Studentenleven
'We wisselen eigenlijk nooit'
donderdag 6 april 2017
© Merlijn Doomernik

Johannes (links op de foto): ‘Zenuwachtig? Nee hoor, nog niet...’

Klaas: ‘Ik heb het een beetje geparkeerd tot deze week, maar hoe dichterbij het komt, hoe zenuwachtiger ik word. Mijn vrouw gaf me een stuk van een onderzoeker uit Nijmegen, waarin staat dat promovendi daags van tevoren wel last krijgen van de zenuwen. Nogal een open deur, maar het is wel waar.’

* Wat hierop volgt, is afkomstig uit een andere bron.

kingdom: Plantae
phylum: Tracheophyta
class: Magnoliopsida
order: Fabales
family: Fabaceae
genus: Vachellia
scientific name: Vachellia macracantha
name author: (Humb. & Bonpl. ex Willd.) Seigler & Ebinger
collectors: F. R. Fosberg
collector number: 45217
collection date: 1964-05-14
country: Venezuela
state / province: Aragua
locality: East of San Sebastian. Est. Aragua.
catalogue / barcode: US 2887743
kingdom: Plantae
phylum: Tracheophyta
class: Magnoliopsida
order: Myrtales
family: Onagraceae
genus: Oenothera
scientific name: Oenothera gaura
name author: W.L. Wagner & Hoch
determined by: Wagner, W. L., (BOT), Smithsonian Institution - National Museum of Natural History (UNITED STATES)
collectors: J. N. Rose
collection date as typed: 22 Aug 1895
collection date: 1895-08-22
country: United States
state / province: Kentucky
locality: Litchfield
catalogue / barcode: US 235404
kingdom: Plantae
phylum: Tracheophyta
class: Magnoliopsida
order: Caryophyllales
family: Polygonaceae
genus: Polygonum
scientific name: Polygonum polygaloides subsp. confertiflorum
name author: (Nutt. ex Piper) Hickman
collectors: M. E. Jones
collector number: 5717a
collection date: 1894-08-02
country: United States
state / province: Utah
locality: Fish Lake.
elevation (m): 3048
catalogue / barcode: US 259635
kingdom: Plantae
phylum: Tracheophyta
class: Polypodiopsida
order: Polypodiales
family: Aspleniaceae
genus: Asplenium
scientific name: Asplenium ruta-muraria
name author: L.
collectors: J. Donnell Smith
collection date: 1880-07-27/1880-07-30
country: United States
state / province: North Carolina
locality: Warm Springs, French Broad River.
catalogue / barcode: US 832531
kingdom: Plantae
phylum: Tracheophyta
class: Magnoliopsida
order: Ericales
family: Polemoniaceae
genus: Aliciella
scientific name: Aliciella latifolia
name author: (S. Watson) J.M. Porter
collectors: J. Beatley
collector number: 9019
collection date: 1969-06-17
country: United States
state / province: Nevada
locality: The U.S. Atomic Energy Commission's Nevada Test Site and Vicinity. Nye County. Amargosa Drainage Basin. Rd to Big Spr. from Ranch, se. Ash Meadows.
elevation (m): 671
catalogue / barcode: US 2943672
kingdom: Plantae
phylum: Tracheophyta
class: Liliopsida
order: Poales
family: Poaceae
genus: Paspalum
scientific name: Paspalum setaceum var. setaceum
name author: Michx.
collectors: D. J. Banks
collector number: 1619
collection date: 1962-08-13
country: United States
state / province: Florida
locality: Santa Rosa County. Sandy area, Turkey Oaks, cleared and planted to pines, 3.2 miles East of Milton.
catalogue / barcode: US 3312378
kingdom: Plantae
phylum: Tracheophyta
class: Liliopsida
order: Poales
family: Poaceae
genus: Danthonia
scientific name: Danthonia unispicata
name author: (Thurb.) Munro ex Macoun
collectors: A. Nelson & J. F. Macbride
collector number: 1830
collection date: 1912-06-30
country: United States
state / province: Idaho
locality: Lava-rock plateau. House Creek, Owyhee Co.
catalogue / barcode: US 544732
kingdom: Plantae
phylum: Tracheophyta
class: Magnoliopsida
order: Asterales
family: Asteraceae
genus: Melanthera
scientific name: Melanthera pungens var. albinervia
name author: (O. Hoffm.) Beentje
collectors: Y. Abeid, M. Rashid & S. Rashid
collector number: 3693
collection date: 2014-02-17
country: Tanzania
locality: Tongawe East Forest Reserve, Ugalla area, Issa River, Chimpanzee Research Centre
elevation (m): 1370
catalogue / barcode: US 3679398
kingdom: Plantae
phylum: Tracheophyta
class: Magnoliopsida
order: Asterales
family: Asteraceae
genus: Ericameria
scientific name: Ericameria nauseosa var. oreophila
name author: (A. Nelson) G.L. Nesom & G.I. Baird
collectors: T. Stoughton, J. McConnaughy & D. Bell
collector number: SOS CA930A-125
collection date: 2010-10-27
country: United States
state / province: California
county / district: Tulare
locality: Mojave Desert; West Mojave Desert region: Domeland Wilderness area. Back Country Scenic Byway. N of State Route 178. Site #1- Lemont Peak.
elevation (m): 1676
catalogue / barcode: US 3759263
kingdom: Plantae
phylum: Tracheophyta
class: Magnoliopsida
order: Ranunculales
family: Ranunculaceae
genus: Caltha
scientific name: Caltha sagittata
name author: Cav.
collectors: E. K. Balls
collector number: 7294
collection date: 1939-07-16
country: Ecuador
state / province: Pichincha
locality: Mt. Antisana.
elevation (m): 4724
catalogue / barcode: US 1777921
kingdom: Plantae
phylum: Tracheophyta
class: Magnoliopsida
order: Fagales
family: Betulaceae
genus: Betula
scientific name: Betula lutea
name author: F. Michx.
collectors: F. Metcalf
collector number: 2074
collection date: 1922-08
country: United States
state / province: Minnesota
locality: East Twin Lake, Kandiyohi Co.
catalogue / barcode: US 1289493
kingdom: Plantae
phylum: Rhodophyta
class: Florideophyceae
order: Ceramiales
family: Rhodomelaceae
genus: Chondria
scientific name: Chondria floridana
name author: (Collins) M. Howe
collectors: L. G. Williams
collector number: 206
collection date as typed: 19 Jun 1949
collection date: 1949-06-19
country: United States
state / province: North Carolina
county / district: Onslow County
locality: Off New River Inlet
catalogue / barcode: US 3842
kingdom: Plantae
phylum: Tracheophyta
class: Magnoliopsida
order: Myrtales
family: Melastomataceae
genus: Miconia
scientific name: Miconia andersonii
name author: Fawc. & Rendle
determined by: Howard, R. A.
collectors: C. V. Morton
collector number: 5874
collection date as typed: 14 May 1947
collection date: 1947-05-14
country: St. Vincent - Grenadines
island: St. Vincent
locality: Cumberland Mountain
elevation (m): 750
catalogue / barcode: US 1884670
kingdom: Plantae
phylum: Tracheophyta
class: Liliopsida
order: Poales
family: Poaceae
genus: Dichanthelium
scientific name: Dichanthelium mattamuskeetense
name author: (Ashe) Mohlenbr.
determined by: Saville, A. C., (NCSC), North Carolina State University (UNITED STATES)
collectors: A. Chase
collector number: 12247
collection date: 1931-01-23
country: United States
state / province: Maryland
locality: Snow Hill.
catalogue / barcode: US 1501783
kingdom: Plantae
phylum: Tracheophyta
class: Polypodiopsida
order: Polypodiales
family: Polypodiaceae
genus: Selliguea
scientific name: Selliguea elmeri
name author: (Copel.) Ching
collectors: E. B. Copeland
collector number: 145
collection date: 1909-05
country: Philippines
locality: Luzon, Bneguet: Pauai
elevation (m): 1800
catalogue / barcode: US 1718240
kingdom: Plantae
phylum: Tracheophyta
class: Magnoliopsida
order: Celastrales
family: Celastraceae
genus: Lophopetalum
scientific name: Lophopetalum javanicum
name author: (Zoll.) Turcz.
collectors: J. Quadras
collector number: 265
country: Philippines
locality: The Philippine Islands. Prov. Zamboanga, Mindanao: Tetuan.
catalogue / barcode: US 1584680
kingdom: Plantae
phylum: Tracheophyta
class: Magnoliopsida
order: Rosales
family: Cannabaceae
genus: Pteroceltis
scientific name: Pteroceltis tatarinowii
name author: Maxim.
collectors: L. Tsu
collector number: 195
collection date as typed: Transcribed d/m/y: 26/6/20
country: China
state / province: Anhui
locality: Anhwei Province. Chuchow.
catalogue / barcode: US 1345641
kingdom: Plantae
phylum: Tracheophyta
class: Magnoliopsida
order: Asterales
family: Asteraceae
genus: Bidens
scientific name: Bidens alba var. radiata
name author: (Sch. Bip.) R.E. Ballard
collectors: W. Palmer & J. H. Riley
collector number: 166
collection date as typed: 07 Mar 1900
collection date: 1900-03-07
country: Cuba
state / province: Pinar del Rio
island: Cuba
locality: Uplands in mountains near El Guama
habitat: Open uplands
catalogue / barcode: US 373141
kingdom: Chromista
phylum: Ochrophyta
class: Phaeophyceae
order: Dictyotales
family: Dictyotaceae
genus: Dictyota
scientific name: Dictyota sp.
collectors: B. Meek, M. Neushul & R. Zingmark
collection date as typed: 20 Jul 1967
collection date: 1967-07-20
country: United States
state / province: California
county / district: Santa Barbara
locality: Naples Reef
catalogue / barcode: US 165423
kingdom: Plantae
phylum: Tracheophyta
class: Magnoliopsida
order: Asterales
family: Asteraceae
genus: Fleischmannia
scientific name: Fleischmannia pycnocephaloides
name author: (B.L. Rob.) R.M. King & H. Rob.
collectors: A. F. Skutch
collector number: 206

Johannes: ‘Klaas wilde al in februari promoveren. Toen zei ik: dat ga ik niet redden, doe maar juni. Het werd april. Het kostte nog heel wat stress om alles af te krijgen We hebben voor alle vrienden en familie een bus geregeld. Ik promoveer ‘s ochtends in Leiden, rond één uur rijden we voor Klaas’ promotie naar Utrecht. Dan is ‘s avonds ook het feest.’

Klaas: ‘Ik heb experimenteel onderzoek gedaan in Utrecht, grotendeels in het lab. Er ontstaat een zuurstofarm gebied op de plek waar wordt geopereerd, en dat zorgt ervoor dat overgebleven kankercellen juist sneller gaan groeien.Daarbij heb ik onderzocht welke veranderingen in een cel optreden die deze agressieve groei bewerkstelligen. Tevens heb ik bestudeerd hoe deze groei kan worden tegengegaan met speciale medicatie.’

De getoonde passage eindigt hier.